Girls and boys aged 12 to 13 years (born after 1 September 2006) are offered the human papillomavirus (HPV) vaccine as part of the NHS vaccination programme.
The HPV vaccine helps protect against cancers caused by HPV, including:
- cervical cancer
- some mouth and throat (head and neck) cancers
- some cancers of the anal and genital areas
It also helps protect against genital warts.
In England, girls and boys aged 12 to 13 years are routinely offered the 1st HPV vaccination when they're in school Year 8. The 2nd dose is offered 6 to 24 months after the 1st dose.
It's important to have both doses of the vaccine to be properly protected.
If you’re eligible and miss the HPV vaccine offered in Year 8 at school, it’s available for free on the NHS up until your 25th birthday for:
- girls born after 1 September 1991
- boys born after 1 September 2006
What is HPV?
HPV is the name given to a very common group of viruses.

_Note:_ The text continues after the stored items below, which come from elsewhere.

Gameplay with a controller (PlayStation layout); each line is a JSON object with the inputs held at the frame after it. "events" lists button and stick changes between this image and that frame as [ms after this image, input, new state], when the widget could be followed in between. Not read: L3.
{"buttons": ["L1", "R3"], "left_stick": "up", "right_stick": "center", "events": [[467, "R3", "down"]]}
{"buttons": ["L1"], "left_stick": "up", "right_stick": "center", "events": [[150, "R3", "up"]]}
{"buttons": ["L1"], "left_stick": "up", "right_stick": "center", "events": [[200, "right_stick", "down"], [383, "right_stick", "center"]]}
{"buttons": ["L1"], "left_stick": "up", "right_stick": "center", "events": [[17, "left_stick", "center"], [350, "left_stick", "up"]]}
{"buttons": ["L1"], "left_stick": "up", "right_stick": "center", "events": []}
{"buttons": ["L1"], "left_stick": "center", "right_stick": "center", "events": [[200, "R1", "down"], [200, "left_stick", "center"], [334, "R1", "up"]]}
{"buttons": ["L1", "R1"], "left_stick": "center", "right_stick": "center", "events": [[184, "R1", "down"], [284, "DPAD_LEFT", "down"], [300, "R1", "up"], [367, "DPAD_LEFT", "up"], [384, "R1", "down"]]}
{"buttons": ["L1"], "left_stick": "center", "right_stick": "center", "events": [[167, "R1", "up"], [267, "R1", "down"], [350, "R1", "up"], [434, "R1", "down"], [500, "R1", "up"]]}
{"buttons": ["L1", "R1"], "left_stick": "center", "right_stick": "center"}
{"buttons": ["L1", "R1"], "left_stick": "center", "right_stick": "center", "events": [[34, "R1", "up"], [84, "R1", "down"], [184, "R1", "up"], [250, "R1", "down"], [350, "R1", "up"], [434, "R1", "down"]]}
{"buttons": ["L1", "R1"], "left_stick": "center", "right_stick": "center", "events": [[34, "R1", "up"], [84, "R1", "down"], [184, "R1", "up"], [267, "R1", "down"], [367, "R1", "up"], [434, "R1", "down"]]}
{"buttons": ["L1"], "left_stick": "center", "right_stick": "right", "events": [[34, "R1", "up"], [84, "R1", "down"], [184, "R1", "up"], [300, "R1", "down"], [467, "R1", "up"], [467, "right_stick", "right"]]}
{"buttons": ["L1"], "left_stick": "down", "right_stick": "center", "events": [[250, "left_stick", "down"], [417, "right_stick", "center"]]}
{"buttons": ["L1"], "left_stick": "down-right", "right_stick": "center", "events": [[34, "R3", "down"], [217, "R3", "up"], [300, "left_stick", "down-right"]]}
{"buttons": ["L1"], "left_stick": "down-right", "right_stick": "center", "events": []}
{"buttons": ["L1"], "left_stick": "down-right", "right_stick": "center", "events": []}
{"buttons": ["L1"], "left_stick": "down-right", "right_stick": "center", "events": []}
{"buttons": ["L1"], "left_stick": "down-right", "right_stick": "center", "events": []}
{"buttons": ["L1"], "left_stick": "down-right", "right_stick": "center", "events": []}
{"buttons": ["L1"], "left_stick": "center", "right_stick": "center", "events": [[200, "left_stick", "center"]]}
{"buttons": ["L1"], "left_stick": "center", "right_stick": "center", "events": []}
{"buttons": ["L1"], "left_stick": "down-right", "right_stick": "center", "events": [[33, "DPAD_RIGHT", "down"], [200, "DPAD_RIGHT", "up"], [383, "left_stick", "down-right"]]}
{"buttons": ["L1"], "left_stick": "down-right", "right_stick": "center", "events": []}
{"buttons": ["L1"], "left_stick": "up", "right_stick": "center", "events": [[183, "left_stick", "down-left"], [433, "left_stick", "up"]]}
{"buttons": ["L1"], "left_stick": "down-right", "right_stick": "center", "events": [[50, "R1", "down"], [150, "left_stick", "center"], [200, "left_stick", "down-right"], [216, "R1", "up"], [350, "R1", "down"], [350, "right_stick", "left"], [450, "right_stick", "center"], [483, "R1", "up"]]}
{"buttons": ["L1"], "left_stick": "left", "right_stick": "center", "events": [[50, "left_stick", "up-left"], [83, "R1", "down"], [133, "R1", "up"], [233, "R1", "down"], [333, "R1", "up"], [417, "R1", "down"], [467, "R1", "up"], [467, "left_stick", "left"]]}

There are many types of HPV, some of which are called "high risk" because they're linked to the development of cancers, such as cervical cancer, anal cancer, genital cancers, and cancers of the head and neck.
Other types can cause conditions like warts or verrucas.
High risk types of HPV can be found in more than 99% of cervical cancers.
There is also a significant association between HPV and some of the anal and genital cancers, and cancers of the head and neck.
HPV infections do not usually cause any symptoms, and most people will not know they're infected.